Die Kinder grüßen „ihre“ Sing-Omas

Für die mittlerweile neun Sing-Omas ist das gemeinsame Musizieren mit den Kindern „eine Herzensangelegenheit“, wie Pflieger sagt. „Es kommt schon vor, dass man auf der Straße von einem der Kinder mit einem ‚Hallo, Sing-Oma!’ begrüßt wird“, ergänzt Hildegard Bihr. „Es ist schön, wie begeistert die Kinder mitmachen.“ Bihr leitet den Seniorenkreis Donnerstagsfreunde der evangelischen Kirche, der sich in der Heilig-Geist-Kirche direkt bei der Kindertagesstätte trifft. So kam auch der Kontakt zustande.

Singen ist immer der einfachste Weg, Kinder für Sprache zu begeistern“, sagt die Erzieherin Katrin Jenkner. Mit einer Melodie lasse sich Sprache leichter lernen. Mit diesem Projekt sollen Volkslieder wie „Häschen in der Grube“ oder „Brüderchen, komm tanz mit mir“ bewahrt werden. „Sie werden kaum noch gesungen in den Elternhäusern; dabei handelt es sich um erhaltenswertes Liedgut“, sagt Jenkner.

Nach einer Einführung in das Projekt im Jahr 2004 (siehe „Das Projekt Sing-Omas“) haben sich die Seniorinnen und die Kindertagesstätte selbst organisiert. Das Projekt ist mittlerweile fester Bestandteil des Konzeptes der Kita. Im 14-tägigen Wechsel besuchen die Frauen jeweils dienstags die Kita, um mit den Kindern zu singen.

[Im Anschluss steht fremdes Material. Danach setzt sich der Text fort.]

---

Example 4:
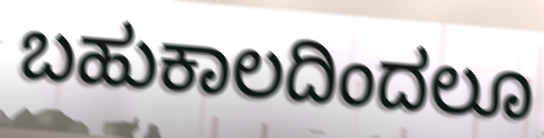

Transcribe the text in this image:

ಬಹುಕಾಲದಿಂದಲೂ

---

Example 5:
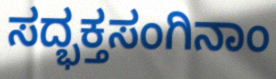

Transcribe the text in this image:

ಸದ್ಭಕ್ತಸಂಗಿನಾಂ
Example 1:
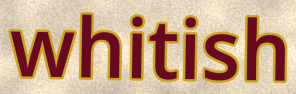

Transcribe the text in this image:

whitish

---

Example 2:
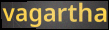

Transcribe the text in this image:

vagartha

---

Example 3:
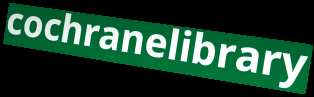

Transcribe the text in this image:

cochranelibrary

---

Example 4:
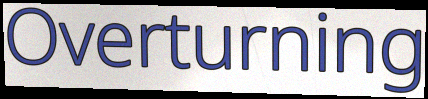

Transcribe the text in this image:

Overturning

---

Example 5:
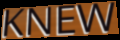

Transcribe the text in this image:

KNEW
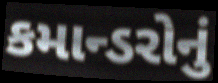
કમાન્ડરોનું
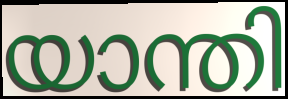
യാന്തി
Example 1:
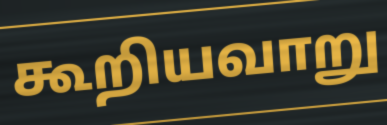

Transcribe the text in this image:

கூறியவாறு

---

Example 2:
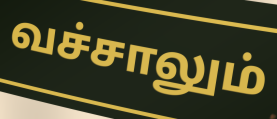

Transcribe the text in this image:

வச்சாலும்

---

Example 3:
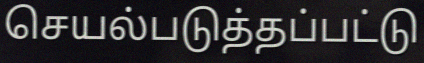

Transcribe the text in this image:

செயல்படுத்தப்பட்டு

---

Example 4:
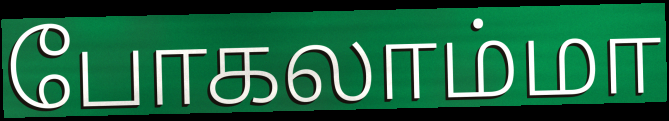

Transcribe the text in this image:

போகலாம்மா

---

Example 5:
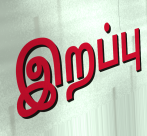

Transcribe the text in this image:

இறப்பு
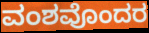
ವಂಶವೊಂದರ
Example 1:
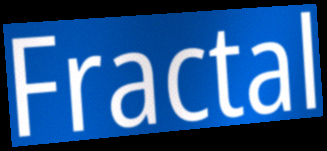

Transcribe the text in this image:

Fractal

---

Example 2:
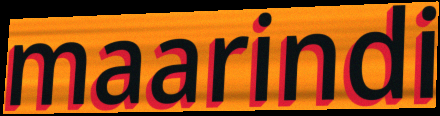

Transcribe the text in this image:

maarindi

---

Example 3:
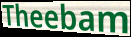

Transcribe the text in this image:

Theebam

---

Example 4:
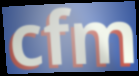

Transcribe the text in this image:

cfm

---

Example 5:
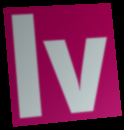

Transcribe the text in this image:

lv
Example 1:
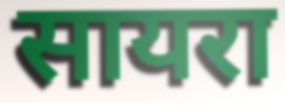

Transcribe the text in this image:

Mit Musik lässt sich Sprache leichter lernen

Die Kinder sind mit großer Freude dabei. Und das nicht nur, weil sie mit den Instrumenten lärmen dürfen. Passend zur Adventszeit werden an diesem Tag Weihnachtslieder gesungen. Das ist schließlich ebenfalls traditionelles Liedgut. Die Kinder zeigen sich bei „Ihr Kinderlein kommet“, „Kling, Glöckchen, klingelingeling“, „Vom Himmel hoch, da komm ich her“ und „O Tannenbaum“ textsicher. Als die Seniorinnen „Backe, backe, Kuchen“ anstimmen wollen, sind die Kinder jedoch wenig begeistert. „Das passt doch gar nicht zu Weihnachten!“ Da sind sie sich einig und zeigen den Sing-Omas stattdessen, wie gut sie „In der Weihnachtsbäckerei“ singen können.

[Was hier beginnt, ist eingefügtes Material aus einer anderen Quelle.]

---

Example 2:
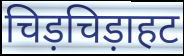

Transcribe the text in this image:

चिड़चिड़ाहट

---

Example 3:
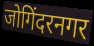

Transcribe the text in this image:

जोगिंदरनगर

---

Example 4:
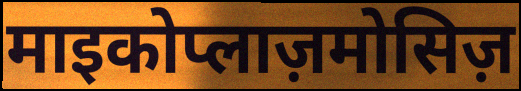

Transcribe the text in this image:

माइकोप्लाज़मोसिज़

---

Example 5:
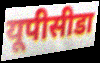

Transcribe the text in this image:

यूपीसीडा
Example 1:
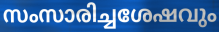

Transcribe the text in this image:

സംസാരിച്ചശേഷവും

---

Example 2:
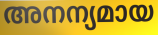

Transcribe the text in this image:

അനന്യമായ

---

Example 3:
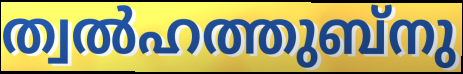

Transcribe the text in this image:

ത്വൽഹത്തുബ്നു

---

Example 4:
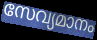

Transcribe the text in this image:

സേവ്യമാനം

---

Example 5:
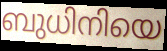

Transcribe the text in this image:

ബുധിനിയെ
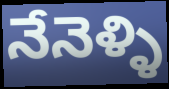
నేనెళ్ళి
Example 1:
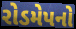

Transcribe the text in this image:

રોડમેપનો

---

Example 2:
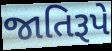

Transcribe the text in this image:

જાતિરૂપે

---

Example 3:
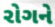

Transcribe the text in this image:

રોગને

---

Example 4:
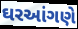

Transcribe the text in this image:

ઘરઆંગણે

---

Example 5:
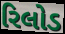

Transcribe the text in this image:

રિલોડ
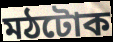
মঠটোক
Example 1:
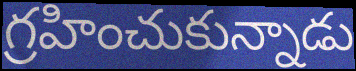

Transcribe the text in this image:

గ్రహించుకున్నాడు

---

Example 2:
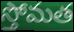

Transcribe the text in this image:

స్తోమత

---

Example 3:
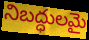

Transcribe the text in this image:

నిబద్ధులమై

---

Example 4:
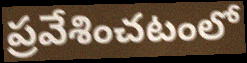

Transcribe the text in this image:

ప్రవేశించటంలో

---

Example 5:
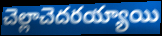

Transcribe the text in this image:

చెల్లాచెదరయ్యాయి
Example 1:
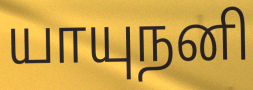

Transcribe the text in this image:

யாயுநனி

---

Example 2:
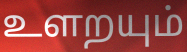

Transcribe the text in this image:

உளறயும்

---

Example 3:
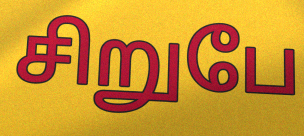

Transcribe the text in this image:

சிறுபே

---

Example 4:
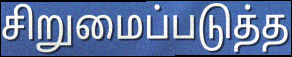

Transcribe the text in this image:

சிறுமைப்படுத்த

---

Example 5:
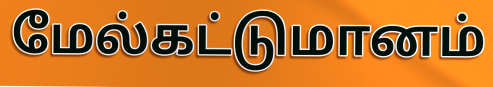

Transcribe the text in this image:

மேல்கட்டுமானம்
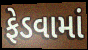
ફેડવામાં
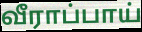
வீராப்பாய்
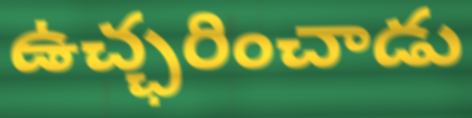
ఉచ్ఛరించాడు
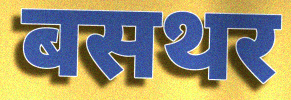
बसथर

Zum Abschluss der Stunde schenken die Sing-Omas den Kindern Mandarinen. „Wir danken euch für ein wunderbares Jahr, in dem wir zusammen mit euch schöne Stunden verbringen durften“, sagt Pflieger. Diesen Dank geben die Kinder und die Erzieherinnen gerne zurück. Denn die Begeisterung für das gemeinsame Singen besteht auf beiden Seiten.

Das Projekt Sing-Omas

Senioren und Kinder:
Aufgrund der räumlichen Nähe zwischen der Kindertagesstätte Wurmlinger Straße und des Seniorenkreises Donnerstagsfreunde der evangelischen Kirche besteht der Kontakt zwischen Senioren und Kita schon seit Jahren. Die Kinder singen etwa bei Weihnachts- oder Faschingsfeiern des Seniorenkreises.

Sing-Omas:
Beate Kailus, die Leiterin der Kita, und die Erzieherin Katrin Jenkner sind über die Bezirkskantorin Barbara Straub auf das Projekt „Canto elementar“ aufmerksam geworden – ein generationenverbindendes Singprogramm von Il canto del mondo, einem internationalen Netzwerk zur Förderung der Alltagskultur des Singens. 2004 fanden sich schnell begeisterte Seniorinnen, die sich für das Projekt Sing-Omas engagieren wollten.

Singstunden:
Im 14-tägigen Wechsel besuchen die mittlerweile neun Sing-Omas zu viert oder fünft die Kita und singen mit den Kindern Volkslieder, Laternenlieder, Kirchenlieder und mehr.